Fiordland is one of the wettest places in the world, with annual rainfall in some parts amounting to 8 or 9m (Glasgow's annual rainfall is just over 1m). So, inevitably, a trip to Fiordland wouldn't be complete without at least one day of getting absolutely pissed on, and my day to bear relentless drizzle was Wednesday, Milford Sound day. We knew that rain was forecast: in fact, KT had persuaded me that wet weather was the best environment to see Milford in, so for a third successive day I roused my aching muscles from bed well before sunrise to go kayaking. She kept talking about the waterfalls, and when I saw the magnificent 160m high Bowen Falls, I thought I understood. But Bowen Falls and the distant Sutherland Falls are Milford's only two permanent cascades; it's more famous for its steep walls and sharp summits, which we couldn't see through the rain.
We paddled on wearily, struggling to look upwards at tree avalanche sites because of the rain in our eyes, but cheered briefly by an encounter with a seal pup, flipping, twisting and preening on the water's surface.
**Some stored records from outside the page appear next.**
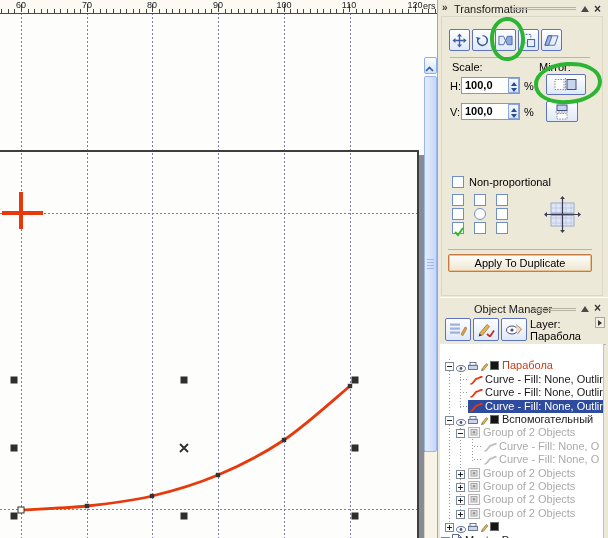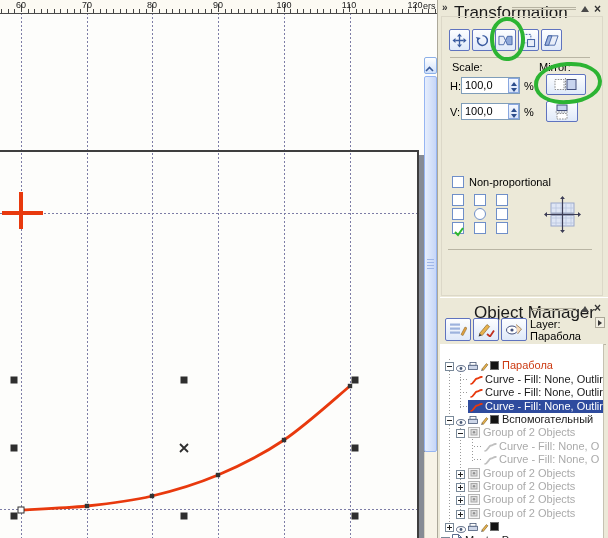--- a/index.html
+++ b/index.html
@@ -21,7 +21,7 @@
   .grip{width:7px;height:1px;background:#9fb6e8;left:2px;}
   
   #divider{left:437px;top:0;width:3px;height:538px;background:#ece9d8;border-left:1px solid #aca899;}
-  .dock-title{font-size:17px;color:#1a1a1a;}
+  .dock-title{font-size:11px;color:#1a1a1a;}
   .title-fill{height:1px;border-top:1px solid #b7b3a2;border-bottom:1px solid #b7b3a2;}
   .rollup{width:0;height:0;border-left:4px solid rgba(0,0,0,0);border-right:4px solid rgba(0,0,0,0);
     border-bottom:6px solid #4a4a4a;}

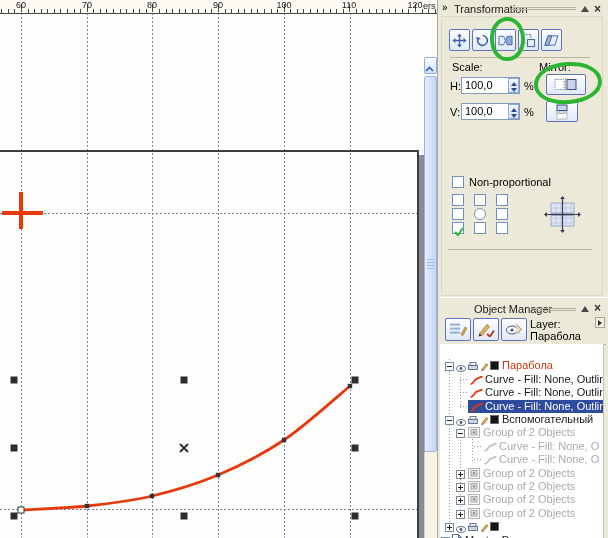--- a/index.html
+++ b/index.html
@@ -30,7 +30,7 @@
     box-sizing:border-box;display:flex;align-items:center;justify-content:center;}
   .label{font-size:11px;color:#000;}
   .spinbox{background:#fff;border:1px solid #7f9db9;box-sizing:border-box;font-size:11px;color:#000;
-    padding:1px 8px 0 3px;}
+    padding:1px 8px 0 3px;font-weight:bold;}
   .spinner{background:linear-gradient(#f4f8fe,#d8e4f8);border:1px solid #89a7e0;box-sizing:border-box;}
   .spin-arrow{width:0;height:0;border-left:3px solid rgba(0,0,0,0);border-right:3px solid rgba(0,0,0,0);left:2px;}
   .cream-btn{background:linear-gradient(#fffef9,#ece6d2);box-sizing:border-box;border-radius:2px;

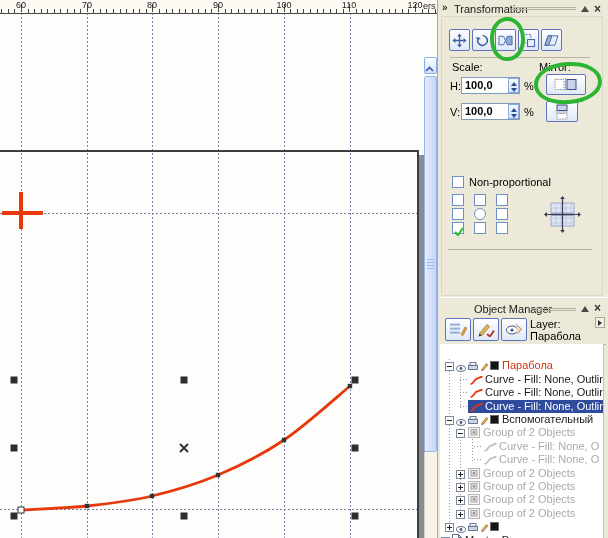--- a/index.html
+++ b/index.html
@@ -280,6 +280,7 @@
           <path d="M18.5 0l2.4 3h-4.8zM18.5 37l2.4-3h-4.8zM0 18.5l3-2.4v4.8zM37 18.5l-3-2.4v4.8z" fill="#3c3c55"></path>
         </svg></div>
   <div class="abs sep" style="left:8px;top:249px;width:144px;"></div>
+  <div class="abs cream-btn" style="left:8px;top:254px;width:144px;height:18px;border:1px solid #c57b42;box-shadow:inset 0 0 0 1px #e9c193;">Apply To Duplicate</div>
 </div>
 
 <div class="abs" style="left:440px;top:297px;width:168px;height:241px;border-top:1px solid #fff;">

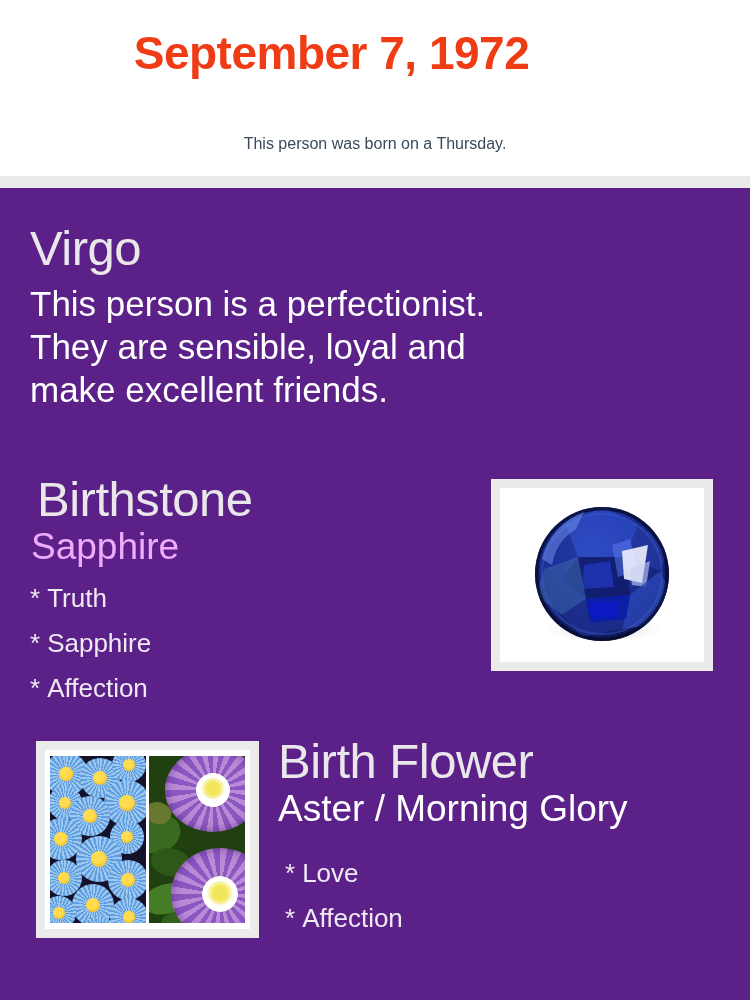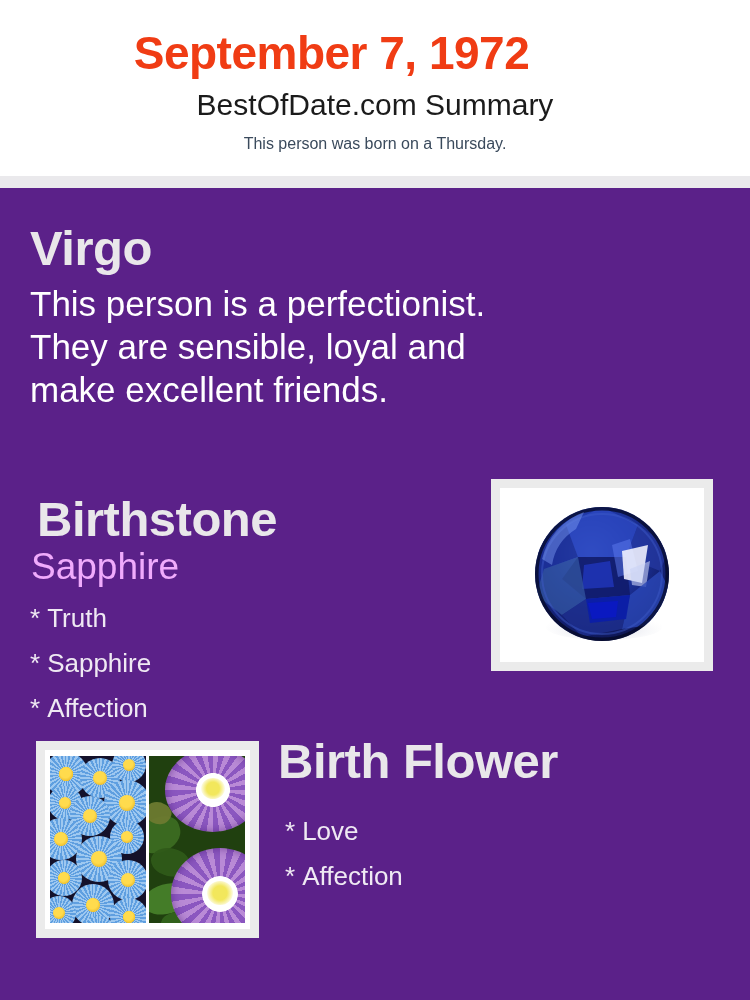--- a/index.html
+++ b/index.html
@@ -219,7 +219,6 @@
 
   <div id="header">
     <div id="date-title">September 7, 1972</div>
-    <div id="site-subtitle">BestOfDate.com Summary</div>
     <div id="born-line">This person was born on a Thursday.</div>
   </div>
Then, after landing at a rocky beach for a quick lunch, the clouds briefly lifted, and we saw the results of their presence. Peering through the mist from a few kilometres west, a slender new waterfall was gushing down a thousand metre high mountainside; just south, massive Mitre Peak unveiled its famous crooked spire and two new waterfalls rushing down its side; and as we reached the central point between three corners of the fiord, we found ourselves among five giant mountains, each taller than the highest height in the UK, each revealing their ridges, peaks and additional temporary waterfalls gradually, through rolling cloud.
That epiphanic moment was brief, as the rain returned and KT's attempts to keep the group positive were resisted by fatigue and saturation. After a 10km loop on the water we headed home, and found a highlight on the way. At the western entrance to the Homer Tunnel – a 1.2km tunnel blasted through the mountains in the 1930s – a huge natural amphitheatre of sheer silver granite was covered in spidery new cascades, spreading out along cracks and crevices and combining again into dramatic lower gushes. That's when I understood KT's enthusiasm about the waterfalls. We didn't see the postcard image of Mitre Peak, but we did see the spontaneous redirection of the rains through dozens of newborn waterfalls – each in that moment among the highest in the world – back towards the sea. It was a performance from nature, a special recompense for being rained on, and unlike a postcard of Mitre Peak, you can't buy that for a dollar.